=== TASK TO CARRY OUT ===
In the listing below, repeat everything from the line with "(The array sorter" down to the line with "Projet réalisé en", with both of those lines included. Leave out any pictures.

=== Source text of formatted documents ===
+++++
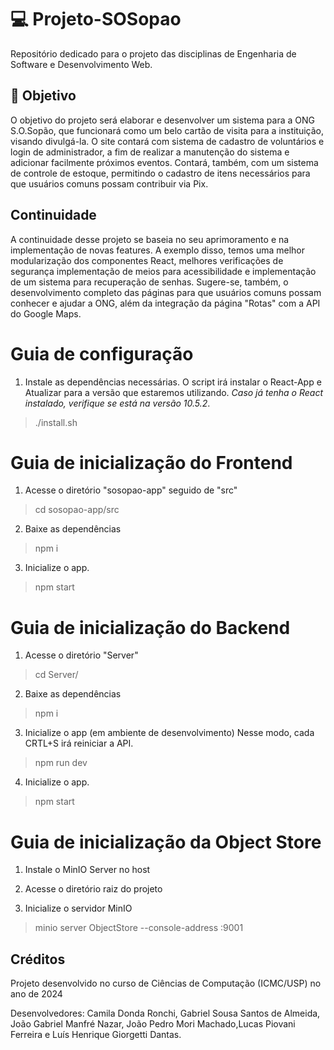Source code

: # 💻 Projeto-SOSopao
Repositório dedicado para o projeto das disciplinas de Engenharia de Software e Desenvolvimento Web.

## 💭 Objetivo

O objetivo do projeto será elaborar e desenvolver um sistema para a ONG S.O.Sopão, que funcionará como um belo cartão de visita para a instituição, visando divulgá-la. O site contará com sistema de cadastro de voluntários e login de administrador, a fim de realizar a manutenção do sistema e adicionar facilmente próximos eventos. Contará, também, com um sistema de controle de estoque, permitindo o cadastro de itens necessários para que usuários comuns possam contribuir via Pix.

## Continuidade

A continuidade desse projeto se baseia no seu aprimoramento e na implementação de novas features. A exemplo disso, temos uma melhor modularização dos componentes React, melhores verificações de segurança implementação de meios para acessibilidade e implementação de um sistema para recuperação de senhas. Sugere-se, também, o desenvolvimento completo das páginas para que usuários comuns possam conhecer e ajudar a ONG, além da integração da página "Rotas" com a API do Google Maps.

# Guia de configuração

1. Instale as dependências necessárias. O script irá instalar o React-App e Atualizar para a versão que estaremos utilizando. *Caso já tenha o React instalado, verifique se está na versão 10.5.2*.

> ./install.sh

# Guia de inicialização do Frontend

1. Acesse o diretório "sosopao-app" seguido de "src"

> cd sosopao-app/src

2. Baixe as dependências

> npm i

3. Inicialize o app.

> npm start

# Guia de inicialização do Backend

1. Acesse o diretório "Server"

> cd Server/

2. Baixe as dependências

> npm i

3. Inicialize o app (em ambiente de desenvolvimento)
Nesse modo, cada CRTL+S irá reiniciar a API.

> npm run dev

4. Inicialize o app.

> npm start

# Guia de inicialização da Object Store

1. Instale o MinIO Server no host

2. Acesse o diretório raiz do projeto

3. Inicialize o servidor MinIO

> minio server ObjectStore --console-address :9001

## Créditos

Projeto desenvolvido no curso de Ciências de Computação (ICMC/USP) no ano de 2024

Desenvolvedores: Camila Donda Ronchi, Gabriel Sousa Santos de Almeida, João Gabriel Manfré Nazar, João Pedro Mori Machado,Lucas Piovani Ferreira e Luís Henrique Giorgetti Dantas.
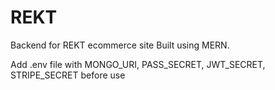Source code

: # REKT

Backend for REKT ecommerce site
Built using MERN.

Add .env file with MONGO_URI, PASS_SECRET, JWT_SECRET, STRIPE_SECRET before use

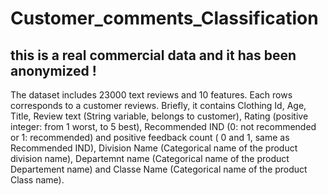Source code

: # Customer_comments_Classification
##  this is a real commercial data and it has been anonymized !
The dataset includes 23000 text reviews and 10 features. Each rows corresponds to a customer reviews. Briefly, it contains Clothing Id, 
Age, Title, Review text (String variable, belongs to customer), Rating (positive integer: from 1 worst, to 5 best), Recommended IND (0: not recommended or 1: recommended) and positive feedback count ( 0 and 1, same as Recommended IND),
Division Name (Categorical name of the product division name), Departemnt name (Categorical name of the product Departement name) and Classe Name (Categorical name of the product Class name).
+++++
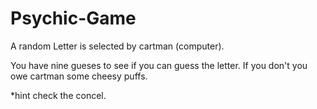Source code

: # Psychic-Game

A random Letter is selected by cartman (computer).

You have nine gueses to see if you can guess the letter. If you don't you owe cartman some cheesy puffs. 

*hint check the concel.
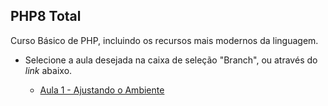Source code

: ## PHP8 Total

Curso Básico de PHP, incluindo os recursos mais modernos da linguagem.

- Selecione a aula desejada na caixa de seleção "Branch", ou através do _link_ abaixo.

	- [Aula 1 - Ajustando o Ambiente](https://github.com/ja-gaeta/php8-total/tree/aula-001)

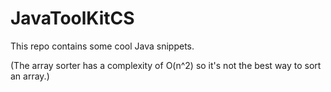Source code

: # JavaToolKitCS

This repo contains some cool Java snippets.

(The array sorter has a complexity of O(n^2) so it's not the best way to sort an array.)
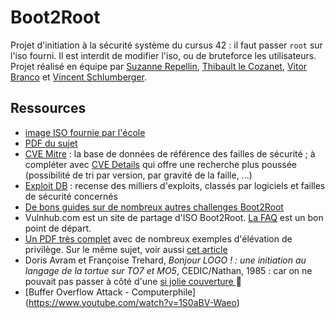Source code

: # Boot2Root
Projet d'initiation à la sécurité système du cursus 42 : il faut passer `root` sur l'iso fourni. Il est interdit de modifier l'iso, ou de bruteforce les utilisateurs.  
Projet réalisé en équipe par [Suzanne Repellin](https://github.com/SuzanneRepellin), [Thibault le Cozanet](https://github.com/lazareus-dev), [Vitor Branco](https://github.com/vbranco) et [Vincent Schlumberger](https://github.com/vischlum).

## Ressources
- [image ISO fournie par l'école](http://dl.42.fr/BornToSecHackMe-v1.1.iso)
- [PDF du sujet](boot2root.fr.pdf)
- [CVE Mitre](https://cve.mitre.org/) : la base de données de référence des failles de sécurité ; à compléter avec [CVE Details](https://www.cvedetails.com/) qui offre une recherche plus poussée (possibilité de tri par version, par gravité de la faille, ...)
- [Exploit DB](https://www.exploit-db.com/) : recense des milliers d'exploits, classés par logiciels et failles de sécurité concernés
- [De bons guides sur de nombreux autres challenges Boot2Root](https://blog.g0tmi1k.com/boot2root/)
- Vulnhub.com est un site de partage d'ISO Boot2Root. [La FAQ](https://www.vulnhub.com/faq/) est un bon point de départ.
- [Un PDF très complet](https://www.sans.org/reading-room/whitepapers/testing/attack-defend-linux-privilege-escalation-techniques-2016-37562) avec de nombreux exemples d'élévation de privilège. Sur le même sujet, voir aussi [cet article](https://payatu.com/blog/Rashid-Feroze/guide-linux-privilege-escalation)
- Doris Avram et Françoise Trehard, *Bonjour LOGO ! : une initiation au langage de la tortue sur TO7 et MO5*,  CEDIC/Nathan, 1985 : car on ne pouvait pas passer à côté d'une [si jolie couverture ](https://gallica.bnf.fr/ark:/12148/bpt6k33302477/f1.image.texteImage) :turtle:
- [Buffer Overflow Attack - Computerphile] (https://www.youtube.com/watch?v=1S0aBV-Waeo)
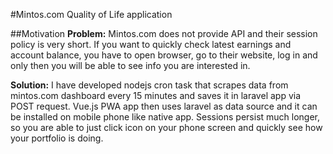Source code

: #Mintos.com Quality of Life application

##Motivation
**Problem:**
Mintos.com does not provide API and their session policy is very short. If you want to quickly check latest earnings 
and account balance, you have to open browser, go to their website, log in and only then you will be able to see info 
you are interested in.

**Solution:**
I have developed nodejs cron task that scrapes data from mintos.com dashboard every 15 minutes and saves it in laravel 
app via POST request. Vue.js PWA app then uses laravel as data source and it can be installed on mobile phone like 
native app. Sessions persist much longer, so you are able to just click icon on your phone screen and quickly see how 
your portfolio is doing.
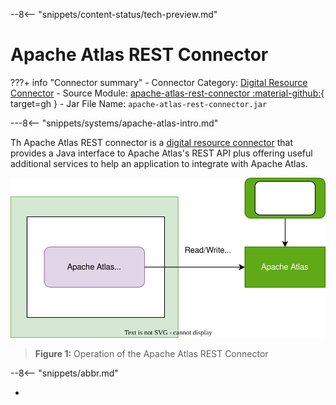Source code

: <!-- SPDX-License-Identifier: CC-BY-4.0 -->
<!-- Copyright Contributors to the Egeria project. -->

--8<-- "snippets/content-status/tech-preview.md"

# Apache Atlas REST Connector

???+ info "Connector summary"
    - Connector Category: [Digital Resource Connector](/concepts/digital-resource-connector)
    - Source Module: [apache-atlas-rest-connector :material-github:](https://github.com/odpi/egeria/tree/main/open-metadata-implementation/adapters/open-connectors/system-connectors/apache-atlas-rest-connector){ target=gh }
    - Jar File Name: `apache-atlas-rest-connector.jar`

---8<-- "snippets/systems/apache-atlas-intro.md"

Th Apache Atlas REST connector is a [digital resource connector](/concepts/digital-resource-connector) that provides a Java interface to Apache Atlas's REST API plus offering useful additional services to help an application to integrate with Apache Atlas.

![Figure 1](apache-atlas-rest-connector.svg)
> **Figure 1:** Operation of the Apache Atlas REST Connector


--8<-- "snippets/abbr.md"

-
+++++
=== ANSWER BELOW ===
(The array sorter has a complexity of O(n^2) so it's not the best way to sort an array.)
Source code

: # Boot2Root
Projet d'initiation à la sécurité système du cursus 42 : il faut passer `root` sur l'iso fourni. Il est interdit de modifier l'iso, ou de bruteforce les utilisateurs.  
Projet réalisé en équipe par [Suzanne Repellin](https://github.com/SuzanneRepellin), [Thibault le Cozanet](https://github.com/lazareus-dev), [Vitor Branco](https://github.com/vbranco) et [Vincent Schlumberger](https://github.com/vischlum).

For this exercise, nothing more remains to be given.